Summary
NextEra Energy (NEE) reported a decrease in net income for the first quarter of 2011 compared to the same period in 2010. This decline was primarily driven by a significant drop in earnings from NextEra Energy Resources, largely due to unfavorable fluctuations in the unrealized mark-to-market effects of non-qualifying hedges. While Florida Power & Light Company (FPL) showed an increase in net income, primarily due to higher earnings from cost recovery clauses and increased equity AFUDC, the overall company performance was impacted by the weaker results from the competitive energy business. Despite the year-over-year earnings decline, the company maintained a strong liquidity position with approximately $5.8 billion in net available liquidity. Capital expenditures remain robust, particularly in renewable energy projects like wind and solar, indicating a continued commitment to strategic growth initiatives.

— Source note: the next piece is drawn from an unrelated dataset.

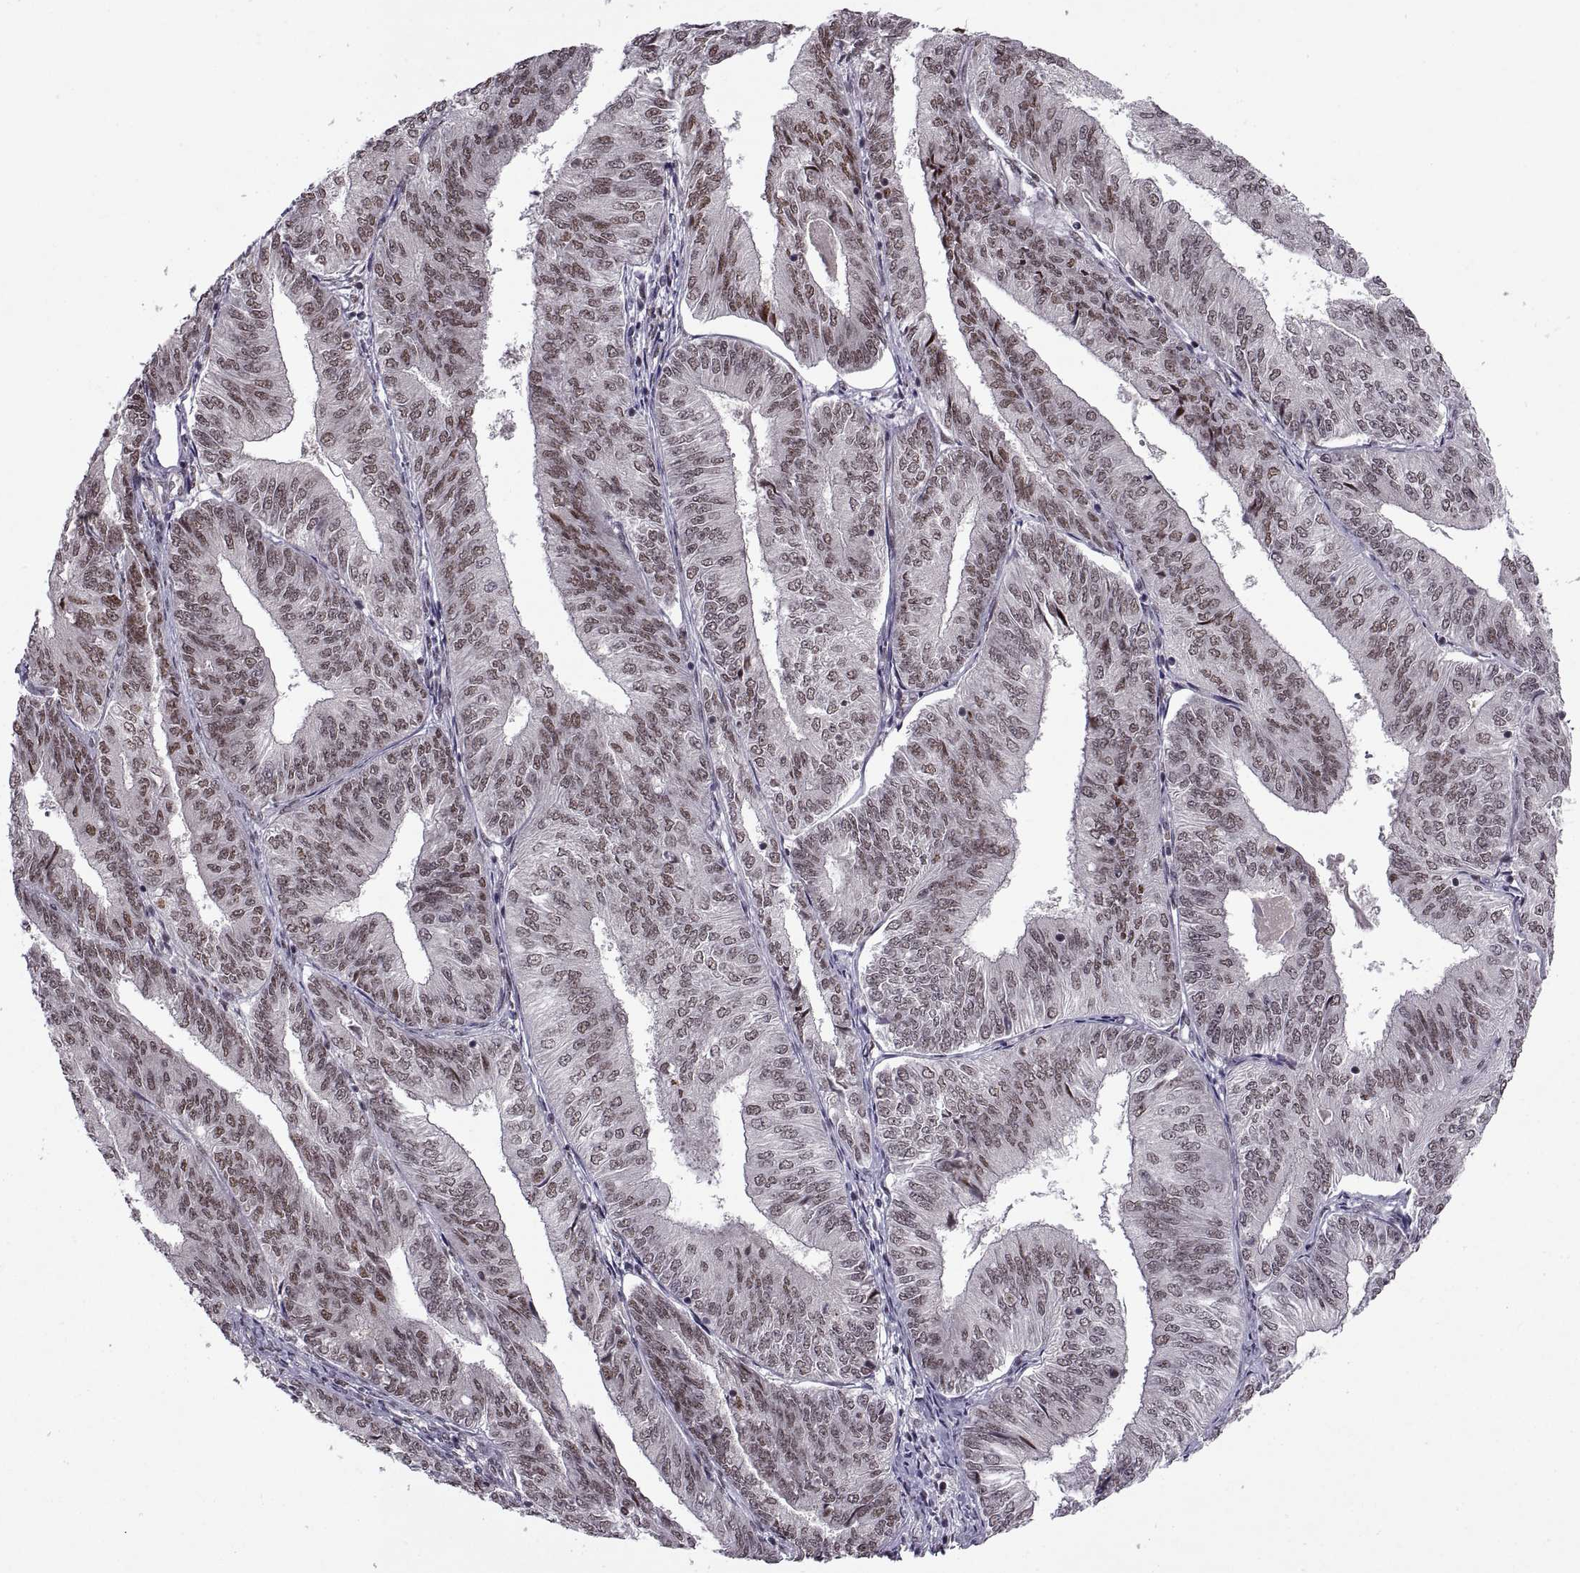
{"staining": {"intensity": "weak", "quantity": "25%-75%", "location": "nuclear"}, "tissue": "endometrial cancer", "cell_type": "Tumor cells", "image_type": "cancer", "snomed": [{"axis": "morphology", "description": "Adenocarcinoma, NOS"}, {"axis": "topography", "description": "Endometrium"}], "caption": "A high-resolution histopathology image shows immunohistochemistry (IHC) staining of endometrial cancer, which demonstrates weak nuclear positivity in about 25%-75% of tumor cells.", "gene": "MT1E", "patient": {"sex": "female", "age": 58}}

Investors should note the ongoing impact of derivative instruments on earnings volatility and the potential future regulatory impacts from environmental rules, which could affect future operational costs and capital expenditures.
Financial Highlights
41 data points| Revenue | $3.13B |
| Operating Expenses | $2.71B |
| Operating Income | $414.00M |
| Net Income | $268.00M |
| EPS (Basic) | $0.16 |
| EPS (Diluted) | $0.16 |
| Shares Outstanding (Basic) | 1.66B |
| Shares Outstanding (Diluted) | 1.67B |
Key Highlights
- 1Net income decreased by $288 million to $268 million for the three months ended March 31, 2011, compared to $556 million in the prior year period, primarily due to lower earnings from NextEra Energy Resources.
- 2Florida Power & Light Company (FPL) reported an increase in net income to $205 million from $191 million, driven by higher earnings from cost recovery clauses and increased equity AFUDC.
- 3NextEra Energy Resources' net income decreased significantly to $65 million from $367 million, largely impacted by a $292 million decrease related to changes in unrealized mark-to-market non-qualifying hedge activity.
- 4The company maintained strong liquidity, with total net available liquidity of approximately $5.8 billion as of March 31, 2011.
- 5Capital expenditures remain a significant focus, with planned expenditures of approximately $12.0 billion for FPL and $5.3 billion for NextEra Energy Resources from 2011 through 2015.
- 6The company is actively investing in renewable energy, with plans for substantial additions in wind and solar generation capacity.
- 7Potential future impacts from new environmental regulations concerning air and water emissions from power plants were highlighted, with the economic and operational effects currently undetermined but potentially material.